In each of the above embodiments, whether or not the road surface is a split μ road surface is determined by a flag showing the state of wheel acceleration of the left and right front wheels; a mismatch between FLAG1 and FLAG2, and an acceleration deviation between the left and right front wheels. Instead, the wheel rotational speed difference between the left and right front wheels may be used. Further, in each of the above-described embodiments, the reduction of the brake fluid pressure of the rear wheel is continued until the brake is turned off. However, it corresponds to the first front wheel pressure reduction during the predetermined period immediately after the start of the braking (for example, during the ABS operation). Only during the period). Furthermore, in each of the above-described embodiments, the three-channel ABS control for controlling the rear wheels in common is applied, but it may be applied to the four-channel ABS system.

[0026]

As described above, according to the braking force control apparatus of the present invention, when the hydraulic pressure control means variably controls the braking hydraulic pressure of at least the rear wheels, the braking hydraulic pressure control signal adjusting means controls the left and right wheels. Since a braking fluid pressure control signal is issued to the hydraulic pressure control means so that the braking force on the rear wheel side becomes smaller than that on the front wheel side when the road surface μ difference is larger, the appropriate braking force according to the road surface condition is applied. This is provided on the wheel side, so that sufficient vehicle stability is ensured in road conditions where the road surface μ is uneven, such as on the left and right split road surfaces. The desired braking performance can be realized by increasing the braking force of No. 1 as much as possible.

[Brief description of drawings]

FIG. 1 is a system diagram showing a configuration of a first embodiment of a braking force control device of the present invention.

FIG. 2 is a flow chart illustrating an anti-skid control program executed by a microcomputer in the control unit 21 in the first embodiment.

FIG. 3 is implemented in the anti-skid control of the same example,
It is a figure which illustrates the control pattern of pressure increase / decrease control of wheel cylinder hydraulic pressure.

FIG. 4 is a timing chart for explaining the operation of the same example.

FIG. 5 is a flowchart illustrating a main part of an antiskid control program executed by a microcomputer in the control unit 21 in the second embodiment.

FIG. 6 shows an electric proportioning valve of the same example,
It is a characteristic view showing a master cylinder pressure-rear wheel braking hydraulic pressure characteristic in relation to a split point.
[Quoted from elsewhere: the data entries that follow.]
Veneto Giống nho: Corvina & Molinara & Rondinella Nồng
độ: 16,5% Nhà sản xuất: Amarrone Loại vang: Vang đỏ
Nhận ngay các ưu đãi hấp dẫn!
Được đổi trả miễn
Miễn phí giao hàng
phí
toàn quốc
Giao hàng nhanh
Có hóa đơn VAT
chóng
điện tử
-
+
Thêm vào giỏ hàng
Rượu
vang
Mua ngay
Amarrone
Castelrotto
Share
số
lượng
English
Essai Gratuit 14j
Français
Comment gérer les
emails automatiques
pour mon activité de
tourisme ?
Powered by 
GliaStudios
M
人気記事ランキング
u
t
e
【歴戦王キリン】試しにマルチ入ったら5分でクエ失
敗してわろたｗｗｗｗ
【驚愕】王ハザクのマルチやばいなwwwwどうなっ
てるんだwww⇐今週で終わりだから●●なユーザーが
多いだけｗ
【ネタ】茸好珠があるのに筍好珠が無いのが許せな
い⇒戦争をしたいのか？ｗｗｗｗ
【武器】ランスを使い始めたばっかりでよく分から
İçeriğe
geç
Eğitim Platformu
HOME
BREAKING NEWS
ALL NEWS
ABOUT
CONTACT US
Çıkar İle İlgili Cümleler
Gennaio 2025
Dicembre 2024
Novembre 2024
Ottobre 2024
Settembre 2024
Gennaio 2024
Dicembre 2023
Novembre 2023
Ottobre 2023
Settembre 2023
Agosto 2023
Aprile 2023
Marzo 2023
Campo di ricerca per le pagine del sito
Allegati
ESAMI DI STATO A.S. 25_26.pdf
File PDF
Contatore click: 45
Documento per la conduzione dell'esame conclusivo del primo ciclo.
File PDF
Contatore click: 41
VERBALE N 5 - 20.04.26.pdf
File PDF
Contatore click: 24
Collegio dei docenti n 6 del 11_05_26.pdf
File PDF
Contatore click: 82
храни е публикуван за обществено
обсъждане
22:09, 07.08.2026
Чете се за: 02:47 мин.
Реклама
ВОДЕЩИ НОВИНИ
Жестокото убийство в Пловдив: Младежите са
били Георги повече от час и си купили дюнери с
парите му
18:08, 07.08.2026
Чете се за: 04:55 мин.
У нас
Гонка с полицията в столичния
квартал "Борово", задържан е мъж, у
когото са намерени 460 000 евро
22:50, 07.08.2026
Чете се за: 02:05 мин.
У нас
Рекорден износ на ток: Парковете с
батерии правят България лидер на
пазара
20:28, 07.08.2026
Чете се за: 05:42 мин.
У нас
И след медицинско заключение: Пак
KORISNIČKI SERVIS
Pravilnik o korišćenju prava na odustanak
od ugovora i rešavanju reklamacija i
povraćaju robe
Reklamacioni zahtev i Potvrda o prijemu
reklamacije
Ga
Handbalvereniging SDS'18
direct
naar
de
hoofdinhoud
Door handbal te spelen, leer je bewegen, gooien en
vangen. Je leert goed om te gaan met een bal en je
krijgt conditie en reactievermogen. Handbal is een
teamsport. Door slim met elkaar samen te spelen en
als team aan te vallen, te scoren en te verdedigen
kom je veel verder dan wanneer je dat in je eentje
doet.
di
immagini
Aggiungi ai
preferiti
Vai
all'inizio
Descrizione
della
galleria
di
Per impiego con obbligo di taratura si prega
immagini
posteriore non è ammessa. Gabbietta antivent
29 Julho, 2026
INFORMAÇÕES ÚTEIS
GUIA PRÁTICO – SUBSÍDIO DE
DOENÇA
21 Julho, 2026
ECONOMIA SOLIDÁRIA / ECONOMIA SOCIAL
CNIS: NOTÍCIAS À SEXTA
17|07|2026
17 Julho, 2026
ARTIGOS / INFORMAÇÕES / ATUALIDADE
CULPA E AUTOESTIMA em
FIG. 7 is a diagram showing a left-right front wheel acceleration deviation-split point characteristic curve of the same example.

[Explanation of symbols]

10, 11 Front wheels 12, 13 Rear wheels 14 Steering wheel 15 Steering angle sensor 18 Brake pedal 20 Master cylinder 21 Control unit (road surface μ detection means, braking fluid pressure control signal adjustment means) 22 Actuator 23 to 26 Wheel cylinder 27 Proportioning valve (Brake hydraulic pressure control means) 28 Rear wheel rotation sensor 29 Left front wheel rotation sensor 30 Right front wheel rotation sensor 31 Brake switch

 ─────────────────────────────────────────────────── ─── Continuation of the front page (72) Inventor Hideaki Inoue 2 Takaracho, Kanagawa-ku, Yokohama-shi, Kanagawa Nissan Motor Co., Ltd.

Claims (1)

[Claims] 1. A braking force control device comprising a braking fluid pressure control means for variably controlling a braking fluid pressure of at least rear wheels, a road surface μ detecting means for detecting a road surface μ of each of left and right wheels, and the road surface μ. Based on the detection information of the detection means, a braking fluid pressure control signal for instructing the hydraulic pressure control means to reduce the braking force of the rear wheels as the road surface condition in which the road surface μ difference between the left and right wheels is large is increased. A braking force control device comprising a control signal adjusting means.